Proceed with caution regarding AI-generated ophthalmic references and abstracts
Clinicians should be alert to the fact that while artificial intelligence (AI) is capable of generating ideas and references, it is crucial to thoroughly vet and fact-check any medical research content that AI produces.
Researches from Cole Eye Institute, Cleveland Clinic Foundation studies 2 versions of an AI chatbot to generate scientific abstracts and 10 references for clinical research questions across 7 ophthalmology subspecialties.
A so-called hallucination rate for references generated by the earlier and updated versions of the chatbot but which could not be verified was calculated and compared. (Hallucination is a term used for a phenomenon where artificial intelligence algorithms and deep learning neural networks produce results that are not real, do not correspond to any data on which the algorithm was trained, or other patterns that can be identified. References that are not real do not match any data).
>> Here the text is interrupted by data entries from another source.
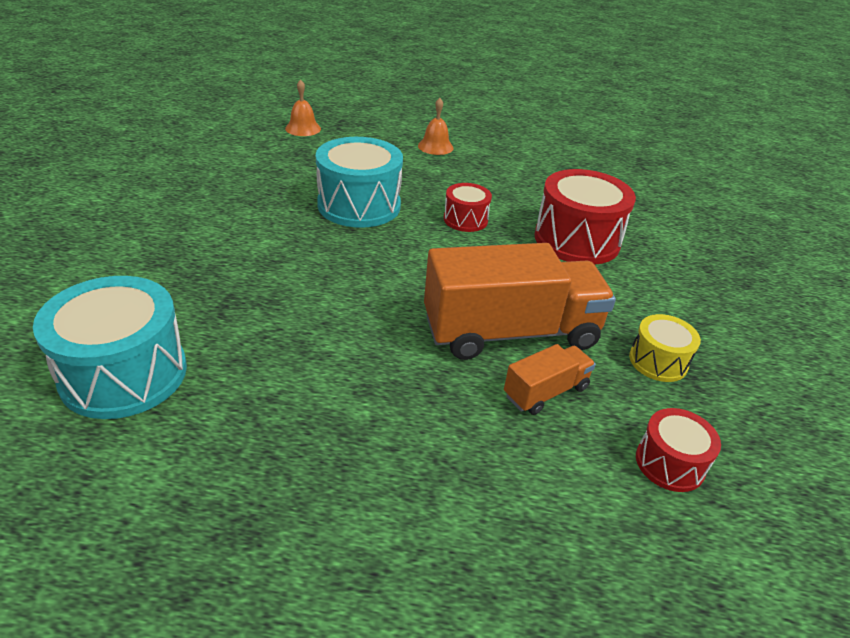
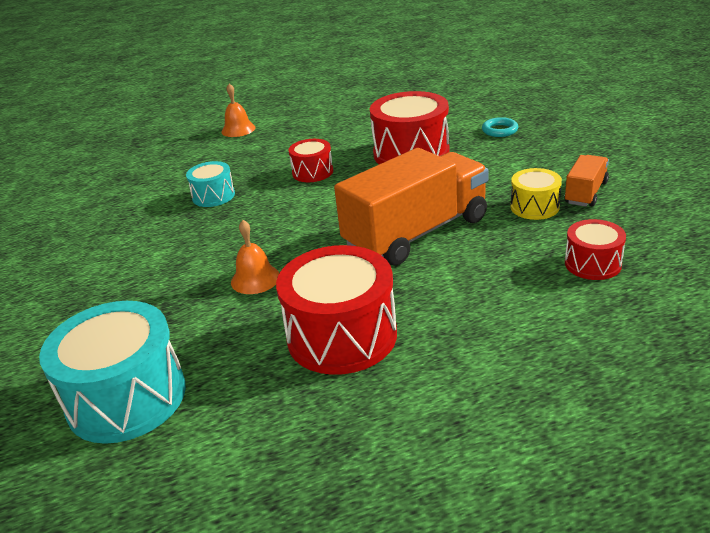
camera: 20 degrees left, 5 degrees down
orange bell [285,79,321,136] -> orange bell moved to [231,220,279,294]
turquoise drum [316,137,403,228] -> turquoise drum [186,161,235,207], size x0.53
orange truck [504,344,596,415] -> orange truck moved to [564,155,609,207]
none -> red drum [276,245,397,375]
none -> turquoise ring [482,117,518,137]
It is noted that in some cases the chatbot produced links that are not real. On top of that, the chatbot was unable to distinguish nuances in the scientific literature (e.g. oral vs intravenous dosing of steroids in optic neuritis). Current AI detectors perform poorly in detecting AI-generated text, especially with the newer version of AI chatbots. The scientific community at large must be wary of the implications of using generative AI for research purposes.